Sez Ner

Arno Camenisch. Sez Ner. Éditions d’en bas, 2010

Dils scolasts sefidel jeu buca, di il signun cun egliada strentga. Ils scolasts ein retgs egl agen reginavel. Quei ei malsegir. Sco Pilatus stendan ei il det polisch ensi ni engiu. Culs scolasts hai jeu serrau giu, di il signun. El hagi giu in scolasts, nov onns il medem mazzacarstgauns, quel havevi en in tschoss alv e zuornavi ils affons sco vaccas. Quei truschasabientschas hagi bunamein scarpau giu in’ureglia ad el. Dapi lu sefidi el buca pli da quels cun tschoss alvs e vestgius ners.

Les instituteurs, je m’en méfie, dit l’armailli d’un air sérieux. les enseignants sont rois dans leur propre royaume. C’est dangereux. Tel Pilate, ils tendent le pouce vers le haut ou vers le bas. J’en ai soupé, des enseignants, dit l’armailli. Il avait eu un instituteur, neuf ans le même calöri, il portait une blouse blanche et frappait les enfants avec un bâton, comme des vaches. Il lui avait presque arraché une oreille. Depuis, il ne faisait plus confiance aux porteurs de blouse blanche et de costume noir.

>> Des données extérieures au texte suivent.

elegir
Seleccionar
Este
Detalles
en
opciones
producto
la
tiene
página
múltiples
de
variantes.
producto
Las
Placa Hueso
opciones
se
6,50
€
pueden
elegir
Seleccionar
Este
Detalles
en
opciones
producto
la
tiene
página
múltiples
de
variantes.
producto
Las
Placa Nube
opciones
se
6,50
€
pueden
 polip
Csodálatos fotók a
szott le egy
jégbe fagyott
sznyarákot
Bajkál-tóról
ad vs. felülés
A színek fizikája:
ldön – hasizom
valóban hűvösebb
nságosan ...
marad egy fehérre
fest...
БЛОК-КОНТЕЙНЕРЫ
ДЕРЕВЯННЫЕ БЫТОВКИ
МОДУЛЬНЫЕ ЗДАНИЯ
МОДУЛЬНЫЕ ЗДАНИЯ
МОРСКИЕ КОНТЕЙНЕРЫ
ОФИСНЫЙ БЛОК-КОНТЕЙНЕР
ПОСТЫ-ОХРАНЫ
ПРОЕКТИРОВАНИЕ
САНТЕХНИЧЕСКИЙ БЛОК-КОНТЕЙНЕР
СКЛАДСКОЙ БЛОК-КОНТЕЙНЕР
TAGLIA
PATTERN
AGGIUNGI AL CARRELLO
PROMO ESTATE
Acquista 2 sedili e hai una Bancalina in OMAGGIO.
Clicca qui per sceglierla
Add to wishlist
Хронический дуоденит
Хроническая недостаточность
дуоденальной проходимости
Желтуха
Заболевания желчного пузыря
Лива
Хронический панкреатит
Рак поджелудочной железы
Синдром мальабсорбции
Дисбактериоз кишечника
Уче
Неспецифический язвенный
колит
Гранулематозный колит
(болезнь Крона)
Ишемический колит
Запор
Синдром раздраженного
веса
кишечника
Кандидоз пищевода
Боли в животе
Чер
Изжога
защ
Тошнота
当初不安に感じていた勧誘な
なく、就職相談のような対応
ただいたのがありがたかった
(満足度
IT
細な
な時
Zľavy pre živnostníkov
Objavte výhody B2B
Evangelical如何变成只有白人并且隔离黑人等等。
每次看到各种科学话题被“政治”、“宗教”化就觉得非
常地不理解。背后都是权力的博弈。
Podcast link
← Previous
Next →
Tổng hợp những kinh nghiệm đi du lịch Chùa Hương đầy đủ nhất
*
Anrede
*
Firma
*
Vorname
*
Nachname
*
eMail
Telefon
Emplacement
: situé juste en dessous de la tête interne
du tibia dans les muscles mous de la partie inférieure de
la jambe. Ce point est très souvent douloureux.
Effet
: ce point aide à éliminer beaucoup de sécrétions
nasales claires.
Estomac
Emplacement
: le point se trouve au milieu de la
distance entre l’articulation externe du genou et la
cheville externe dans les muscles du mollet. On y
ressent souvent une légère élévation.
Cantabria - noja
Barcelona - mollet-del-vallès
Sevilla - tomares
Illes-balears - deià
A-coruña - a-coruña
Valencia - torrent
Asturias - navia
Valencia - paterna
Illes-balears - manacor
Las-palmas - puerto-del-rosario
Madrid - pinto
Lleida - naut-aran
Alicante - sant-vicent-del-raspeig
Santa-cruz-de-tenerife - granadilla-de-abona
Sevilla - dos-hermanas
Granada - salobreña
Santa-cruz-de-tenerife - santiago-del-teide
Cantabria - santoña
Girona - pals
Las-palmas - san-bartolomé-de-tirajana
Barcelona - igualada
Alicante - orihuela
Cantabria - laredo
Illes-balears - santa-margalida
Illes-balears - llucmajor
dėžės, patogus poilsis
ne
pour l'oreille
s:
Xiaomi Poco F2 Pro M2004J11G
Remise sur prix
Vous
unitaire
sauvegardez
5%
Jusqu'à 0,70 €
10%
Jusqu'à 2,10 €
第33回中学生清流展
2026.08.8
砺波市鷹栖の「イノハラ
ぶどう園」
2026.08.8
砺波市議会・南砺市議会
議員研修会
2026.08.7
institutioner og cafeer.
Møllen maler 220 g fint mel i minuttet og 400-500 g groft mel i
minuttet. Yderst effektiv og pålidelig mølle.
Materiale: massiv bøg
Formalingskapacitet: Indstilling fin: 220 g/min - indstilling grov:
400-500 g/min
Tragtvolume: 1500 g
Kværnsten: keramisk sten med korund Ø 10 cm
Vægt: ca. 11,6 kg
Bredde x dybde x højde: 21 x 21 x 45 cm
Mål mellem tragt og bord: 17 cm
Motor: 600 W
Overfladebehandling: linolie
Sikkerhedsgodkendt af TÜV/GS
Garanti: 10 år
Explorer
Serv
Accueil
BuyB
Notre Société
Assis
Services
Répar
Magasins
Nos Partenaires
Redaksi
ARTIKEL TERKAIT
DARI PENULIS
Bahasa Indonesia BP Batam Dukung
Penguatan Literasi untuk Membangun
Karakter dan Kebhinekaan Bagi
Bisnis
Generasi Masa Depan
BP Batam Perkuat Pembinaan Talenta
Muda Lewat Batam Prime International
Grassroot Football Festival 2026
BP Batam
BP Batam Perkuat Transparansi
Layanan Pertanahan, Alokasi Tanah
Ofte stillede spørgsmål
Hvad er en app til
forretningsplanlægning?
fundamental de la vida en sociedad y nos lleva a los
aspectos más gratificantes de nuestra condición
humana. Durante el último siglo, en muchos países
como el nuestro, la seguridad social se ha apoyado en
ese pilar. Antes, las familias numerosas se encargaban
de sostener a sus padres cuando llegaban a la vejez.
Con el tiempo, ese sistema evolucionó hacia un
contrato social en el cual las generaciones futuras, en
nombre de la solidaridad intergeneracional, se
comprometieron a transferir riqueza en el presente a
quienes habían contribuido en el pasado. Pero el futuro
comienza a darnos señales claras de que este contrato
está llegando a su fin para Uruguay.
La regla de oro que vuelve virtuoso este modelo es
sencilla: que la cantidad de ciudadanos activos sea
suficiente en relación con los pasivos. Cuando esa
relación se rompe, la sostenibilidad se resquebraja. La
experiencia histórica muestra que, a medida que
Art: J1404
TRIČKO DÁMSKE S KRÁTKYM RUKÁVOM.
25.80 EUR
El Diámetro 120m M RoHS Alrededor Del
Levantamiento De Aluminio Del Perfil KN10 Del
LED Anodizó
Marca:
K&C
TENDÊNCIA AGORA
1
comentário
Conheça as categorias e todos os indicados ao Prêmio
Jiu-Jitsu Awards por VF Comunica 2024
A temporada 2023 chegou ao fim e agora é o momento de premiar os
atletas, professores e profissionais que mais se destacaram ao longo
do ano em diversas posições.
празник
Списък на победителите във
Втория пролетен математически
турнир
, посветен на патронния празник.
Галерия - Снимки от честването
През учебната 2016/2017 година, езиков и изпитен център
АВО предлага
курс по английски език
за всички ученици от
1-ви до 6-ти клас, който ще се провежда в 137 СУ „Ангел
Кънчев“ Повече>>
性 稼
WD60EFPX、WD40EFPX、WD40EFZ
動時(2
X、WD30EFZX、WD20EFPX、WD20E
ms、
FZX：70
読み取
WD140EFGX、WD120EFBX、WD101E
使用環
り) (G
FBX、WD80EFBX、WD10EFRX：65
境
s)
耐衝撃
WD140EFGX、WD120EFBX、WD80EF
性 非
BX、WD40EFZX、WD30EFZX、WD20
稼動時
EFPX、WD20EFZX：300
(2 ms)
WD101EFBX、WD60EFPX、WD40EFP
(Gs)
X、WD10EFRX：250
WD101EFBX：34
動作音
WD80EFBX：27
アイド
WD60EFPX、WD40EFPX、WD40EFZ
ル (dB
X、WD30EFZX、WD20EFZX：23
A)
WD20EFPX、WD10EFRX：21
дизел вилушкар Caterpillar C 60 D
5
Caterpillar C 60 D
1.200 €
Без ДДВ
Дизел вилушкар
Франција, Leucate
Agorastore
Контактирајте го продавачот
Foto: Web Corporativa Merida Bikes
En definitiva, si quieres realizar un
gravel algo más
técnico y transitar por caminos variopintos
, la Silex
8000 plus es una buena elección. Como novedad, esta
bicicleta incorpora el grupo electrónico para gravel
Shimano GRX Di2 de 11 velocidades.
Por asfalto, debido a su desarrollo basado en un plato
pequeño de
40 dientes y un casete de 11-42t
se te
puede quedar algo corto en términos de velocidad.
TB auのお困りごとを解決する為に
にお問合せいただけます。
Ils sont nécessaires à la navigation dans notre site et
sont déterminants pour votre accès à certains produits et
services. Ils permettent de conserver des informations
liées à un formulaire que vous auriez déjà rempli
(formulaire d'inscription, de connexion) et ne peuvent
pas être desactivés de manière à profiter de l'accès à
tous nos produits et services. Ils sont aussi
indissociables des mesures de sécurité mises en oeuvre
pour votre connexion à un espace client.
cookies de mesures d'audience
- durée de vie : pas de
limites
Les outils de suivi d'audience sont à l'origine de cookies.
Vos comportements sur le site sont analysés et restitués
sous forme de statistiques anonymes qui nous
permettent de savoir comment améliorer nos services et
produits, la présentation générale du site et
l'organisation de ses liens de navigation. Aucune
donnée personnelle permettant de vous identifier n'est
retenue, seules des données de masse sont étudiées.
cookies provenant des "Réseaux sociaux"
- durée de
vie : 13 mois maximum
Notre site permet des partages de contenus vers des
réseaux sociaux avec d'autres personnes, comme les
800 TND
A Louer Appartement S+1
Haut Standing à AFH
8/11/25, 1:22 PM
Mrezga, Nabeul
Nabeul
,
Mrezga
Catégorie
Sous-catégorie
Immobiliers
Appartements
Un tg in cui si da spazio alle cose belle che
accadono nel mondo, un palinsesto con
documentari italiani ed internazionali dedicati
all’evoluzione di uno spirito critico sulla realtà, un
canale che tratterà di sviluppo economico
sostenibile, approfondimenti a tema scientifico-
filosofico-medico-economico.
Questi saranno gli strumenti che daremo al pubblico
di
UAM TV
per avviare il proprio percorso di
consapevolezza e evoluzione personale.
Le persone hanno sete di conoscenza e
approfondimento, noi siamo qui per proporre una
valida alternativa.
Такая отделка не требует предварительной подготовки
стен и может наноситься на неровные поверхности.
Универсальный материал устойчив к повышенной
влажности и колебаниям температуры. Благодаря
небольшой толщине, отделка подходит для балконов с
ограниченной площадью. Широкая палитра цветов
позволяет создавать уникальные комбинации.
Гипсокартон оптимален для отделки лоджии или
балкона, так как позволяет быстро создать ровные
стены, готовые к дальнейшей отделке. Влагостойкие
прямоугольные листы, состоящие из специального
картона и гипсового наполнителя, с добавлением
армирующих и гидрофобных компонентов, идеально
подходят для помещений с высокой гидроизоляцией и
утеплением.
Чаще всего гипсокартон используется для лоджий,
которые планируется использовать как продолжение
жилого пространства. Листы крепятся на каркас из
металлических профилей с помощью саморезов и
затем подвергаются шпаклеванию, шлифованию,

Par la juxtaposition de petites scènes, l’auteur dépeint la vie d’alpage de quatre protagonistes dans la Surselva grisonne. L’intérieur de chacun de ces petits textes, le plus souvent quelques lignes aux phrases courtes, résonne de sonorités répétitives qui soulignent la perpétuation des gestes ancestraux de “l’alpager”.
Le rythme du récit est entrecoupé par l’irruption de la vie moderne, notamment avec la visite des touristes qui tentent de figer cette vie alpestre fragile dans leurs appareils photographiques. En écho à cette incursion de la vie citadine répondent les aphorismes du vieil almanach qui souligne la mainmise de l’Église sur la région.
Écrit en romanche
sursilvan et en allemand, le livre joue sur les complémentarités des deux langues, sur le jeu des sonorités propres à l’une ou à l’autre. La traduction française présentée sur la même page que les versions originales permet de découvrir certains apports romans et germaniques à cette langue encore utilisée dans de nombreux villages, par les jeunes locuteurs également.

Neblas sco batlinis memia gronds sestendan sur las collinas muntagnardas ora. Il tgamin dalla hetta dalla starlera fema. Davon hetta spel begl schai il tgaun. El begl schai la starlera. Ella streha al tgaun sul tgau vi. Il resti vid la corda da resti semuenta el vent.

Des nappes de brouillard glissent comme des draps immenses sur les pentes de l’Alpe. La cheminée du chalet de la bergère fume. Le chien est couché devant le chalet, à côté de la fontaine. Dans la fontaine, est couchée la bergère. Elle caresse la tête du chien. Sur la corde, la lessive danse dans le vent.